Paintings by Angela Kauffman worth £1.5m are at risk of leaving the UK

  • The export bar is to allow time for a UK gallery or institution to acquire the painting
  • The paintings are worth £1.5million and are by one of the leading painters of the neoclassical period

A pair of group portraits of Mr and Mrs Joseph May and their children, dating from 1780, are at risk of leaving the UK unless a buyer is found.

Valued at £1.5million, the two paintings depict a family separated by gender, making them unprecedented in Kauffman’s work, in which families are normally depicted together. His known collection of 800 pieces shows no other evidence of this format, which is an exceptional phenomenon both in Kauffman’s work and in late 18th-century European art.

Arts Minister Lord Parkinson of Whitley Bay said:

Angelica Kauffman was one of only two female founding members of the Royal Academy. These fascinating portraits are highly unusual for the time, depicting an 18th century family separated by gender. I hope a buyer will come forward so they can stay in the UK and we can continue to learn more about these exceptional works of art.

The Minister’s decision follows the advice of the [Reviewing Committee on the Export of Works of Art and Objects of Cultural Interest] (https://www.artscouncil.org.uk/supporting-collections-and-cultural-property/reviewing-committee#section-1). The committee agreed that the paintings had an unusual and useful composition, and noted that the female group and its allusion to the Virgin Mary were particularly beautiful.

Professor Mark Hallett, member of the committee, said:

Angelica Kauffman was one of Britain’s most important painters of the late 18th century and this is a particularly interesting example of her output. Although the artist is rightly celebrated for her images, Kauffman’s portraits are equally complex and ambitious. This double portrait of the May family, in which Mary May is depicted with her daughters and Joseph May with her sons, is extremely unusual in separating its male and female subjects so directly.
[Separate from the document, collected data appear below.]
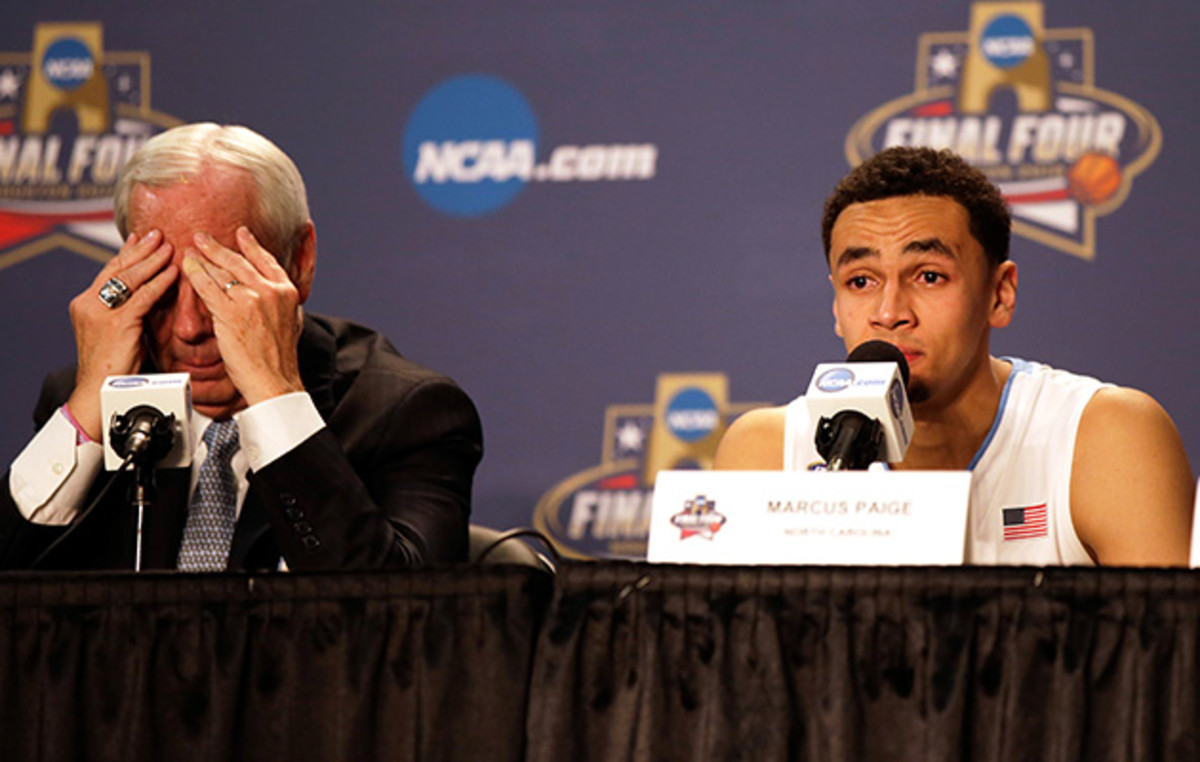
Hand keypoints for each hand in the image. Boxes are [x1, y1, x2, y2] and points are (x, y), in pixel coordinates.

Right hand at [66, 230, 176, 439]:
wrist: (99, 392)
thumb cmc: (114, 367)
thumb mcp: (118, 331)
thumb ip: (127, 311)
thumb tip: (147, 293)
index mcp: (85, 304)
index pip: (108, 271)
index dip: (127, 253)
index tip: (139, 238)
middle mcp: (88, 304)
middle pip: (117, 268)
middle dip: (140, 250)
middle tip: (157, 234)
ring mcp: (100, 313)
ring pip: (129, 278)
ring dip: (152, 261)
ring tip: (169, 247)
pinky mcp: (117, 324)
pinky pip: (142, 297)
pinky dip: (160, 283)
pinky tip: (173, 273)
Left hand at [181, 226, 304, 406]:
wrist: (275, 380)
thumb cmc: (279, 360)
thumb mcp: (292, 323)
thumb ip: (282, 305)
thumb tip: (275, 296)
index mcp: (288, 292)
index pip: (266, 261)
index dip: (251, 245)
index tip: (241, 234)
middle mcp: (271, 291)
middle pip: (240, 262)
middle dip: (218, 247)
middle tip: (203, 237)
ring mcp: (251, 300)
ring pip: (221, 272)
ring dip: (203, 258)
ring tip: (190, 249)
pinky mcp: (230, 313)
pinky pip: (208, 287)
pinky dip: (195, 275)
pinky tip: (187, 267)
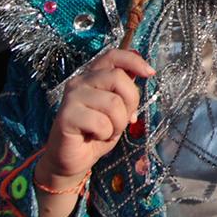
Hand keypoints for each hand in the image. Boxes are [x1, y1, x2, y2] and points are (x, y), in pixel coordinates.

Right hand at [38, 48, 153, 187]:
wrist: (73, 160)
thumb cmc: (96, 133)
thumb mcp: (118, 110)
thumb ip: (125, 92)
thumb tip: (144, 73)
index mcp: (92, 76)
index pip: (113, 56)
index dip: (133, 61)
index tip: (150, 73)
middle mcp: (80, 81)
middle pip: (118, 78)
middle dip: (130, 102)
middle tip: (123, 120)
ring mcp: (72, 97)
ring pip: (113, 102)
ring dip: (118, 123)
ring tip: (106, 131)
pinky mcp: (66, 116)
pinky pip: (101, 122)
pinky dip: (105, 134)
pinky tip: (94, 137)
At the same time, Kauffman’s deft compositional management ensures that the two images complement each other elegantly. As well as having a powerful aesthetic appeal, the paintings offer a sensitive pictorial meditation on parental and sibling relationships, and on the different stages of childhood. For all these reasons, they make a powerful contribution to our understanding of Georgian portraiture.

The committee made its recommendation on the grounds that the departure of this pair of paintings from the UK would be a misfortune because of their exceptional importance to the study of 18th-century portraiture.

The decision on the request for authorization to export the paintings will be deferred for a period ending on July 24, 2022 inclusive. At the end of the first deferral period, owners will have a cooling-off period of 15 working days to consider any offer to purchase the pair of paintings at the recommended price of £1.5 million (plus VAT of £300 £000 which can be recovered by an eligible institution). The second deferral period will begin after signing an option agreement and will last four months.

ENDS

Notes to Editors

  1. Organizations or individuals interested in purchasing the pair of paintings should contact the RCEWA on 0845 300 6200.
  2. Details of the paintings are as follows: Angelica Kauffman (1741–1807) Mary May (1745–1824) with her daughters Maria Emilia, Louisa and Sophia Margaret and Joseph May (1730–1796) with her sons Joseph (b. 1767), Thomas Charles (1772–1837) and Jean (1775–1856), 1780 Oil on canvas Framed: 144.5 x 176.5 cm
  3. Provenance: Commissioned by Joseph May (1730-1796), for Hale Park, Hampshire; By descent through his daughter Elizabeth by his second marriage, who married Robert Maxwell of Islandmore, Croom, Co. Limerick in 1842; By descent to their daughter-in-law, Mrs. E. Maxwell, Dublin; GB Smith; His sale (probably in the name of Mrs. Maxwell), Christie’s, London, May 15, 1886, lots 87 and 88; Bought by McLean for £173.5 and £63 respectively; By descent from Mr. and Mrs. Keld Fenwick, Sudbury, Suffolk; Mr. John Lecky, London, 1995; From there by descent to the present owner.
  4. The Review Board on the Export of Works of Art and Objects of Cultural Interest is an independent body, assisted by Arts Council England (ACE), which advises the Secretary of State for Digital, to culture, media and sports on the question of whether a cultural object, intended for export, is of national significance according to specified criteria.
  5. Arts Council England is the national agency for the development of creativity and culture. His strategic vision in Let’s Create is that, by 2030, England should be a country where everyone’s creativity is valued and given the opportunity to flourish and where everyone has access to a remarkable range of cultural experiences. High quality. ACE invests public funds from the government and the National Lottery to support the sector and realize its vision. Following the Covid-19 crisis, ACE developed a £160m emergency response programme, almost 90% of which came from the National Lottery, for organizations and people in need of aid. It is also one of the bodies administering the government’s £1.96billion Culture Recovery Fund.